▸ **BRIEF A**
Answer these questions from the passage on investment advisers:
(i) In what year did Congress pass the Investment Advisers Act?
(ii) Which spelling does Bloomberg Press style use?
(iii) Under the 1996 Investment Advisers Supervision Coordination Act, with whom must smaller firms register?

▸ **PASSAGE TO READ**
● ● ● ● ● ● ●
There are many benefits to being an RIA. It is the only way you can legally charge fees, whether an hourly rate, a flat fee, or a percentage of assets under management. It allows you legally to provide a wider range of services and financial planning recommendations, which can increase your revenues and market penetration. Finally, this license can be a big advantage when it comes to attracting more sophisticated and upscale clients.
The confusion starts with how to spell adviser. English teachers have long favored the use of “advisor.” Then, in 1940, Congress opted for adviser with its passage of the Investment Advisers Act. Over the next half century, a dual spelling system – adviser vs. advisor – fought it out in the legal and popular press. In the end, many journalists yielded to Congress. Bloomberg Press style now conforms to that of Congress and uses only the adviser spelling. As Congress has yet to pass an “advisery” rule, that word remains true to its original form and is spelled “advisory.”
This chapter makes the whole subject more clear and offers strategies for avoiding common but dangerous land mines. Look for two main things in this chapter and how their application will affect you and your practice:
1. The definition of investment adviser on both federal and state levels. Does your firm fit that definition, or are you and your firm exempt or excluded from having to register?
2. If your firm is an investment adviser, are you responsible to the SEC, your state, or both for oversight? The 1996 Investment Advisers Supervision Coordination Act created a distinction between large RIAs, which must be registered with the SEC, and smaller firms, which must be registered with state securities administrators. How does this legislation affect your practice?
Firm and Individual Registration
IT IS IMPORTANT TO DIFFERENTIATE at the outset between firm and individual registration. Large investment advisers are typically corporations who retain individuals who are investment adviser representatives or associated persons. These are the people who are actually meeting with clients and giving investment advice. Sometimes an RIA is an unincorporated sole proprietor. Both the large corporate entity and the unincorporated sole proprietor are considered to be the RIA or the “firm.” However, only when a sole proprietor is registered as an RIA is the individual person an RIA. This distinction is frequently misunderstood and used erroneously in the industry where it is not uncommon to hear individuals say they are RIAs when in fact it is their corporation that is the RIA and the individuals are technically representatives or associated persons of the firm. In this book, when using the phrase “registering as an RIA,” it means either the individual must register as an RIA or affiliate with an RIA.
The distinction between individual and firm registration becomes important under recent legislation which requires large RIAs, typically corporations managing institutional assets, to register solely with the SEC. Smaller RIAs and individuals who are RIA representatives must register with state securities administrators. This legislation was designed to eliminate the old system of dual state and federal registration for firms. However, as you will see later in this chapter, it is possible to own a firm or be part of a firm that is registered with the SEC, but be an individual who is required to be registered with a state as an RIA representative.
● ● ● ● ● ● ●
▸ **DATA PROVIDED**
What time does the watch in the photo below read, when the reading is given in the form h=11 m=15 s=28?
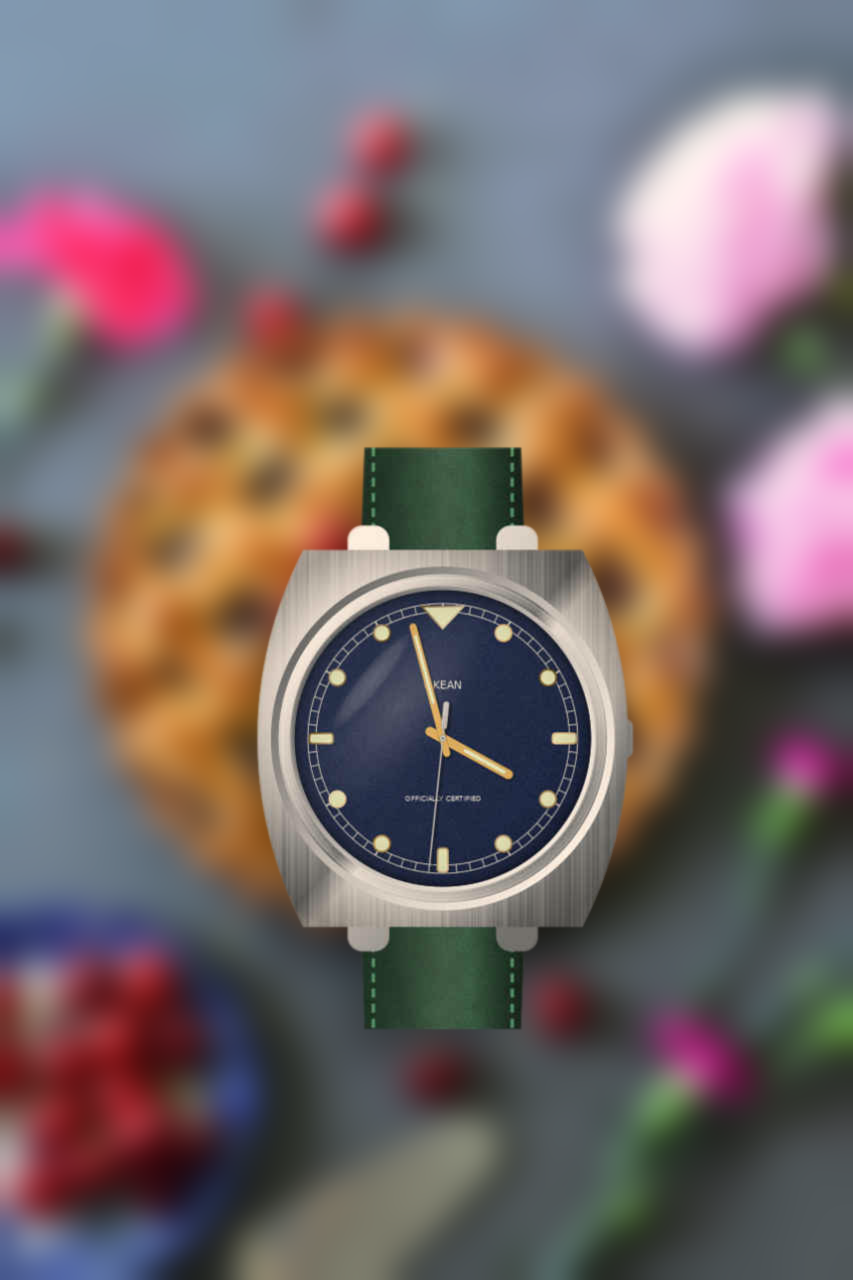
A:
h=3 m=57 s=31
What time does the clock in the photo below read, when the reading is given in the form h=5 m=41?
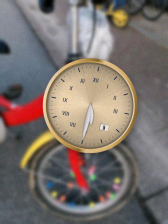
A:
● ● ● ● ● ● ●
▸ **BRIEF B**
Format every line of the records above as a numbered list, skipping blank lines and leaving the pictures out.

▸ **CORRECT RESULT A**
(i) 1940
(ii) Adviser
(iii) State securities administrators

▸ **CORRECT RESULT B**
1. What time does the watch in the photo below read, when the reading is given in the form h=11 m=15 s=28?
2. A:
3. h=3 m=57 s=31
4. What time does the clock in the photo below read, when the reading is given in the form h=5 m=41?
5. A:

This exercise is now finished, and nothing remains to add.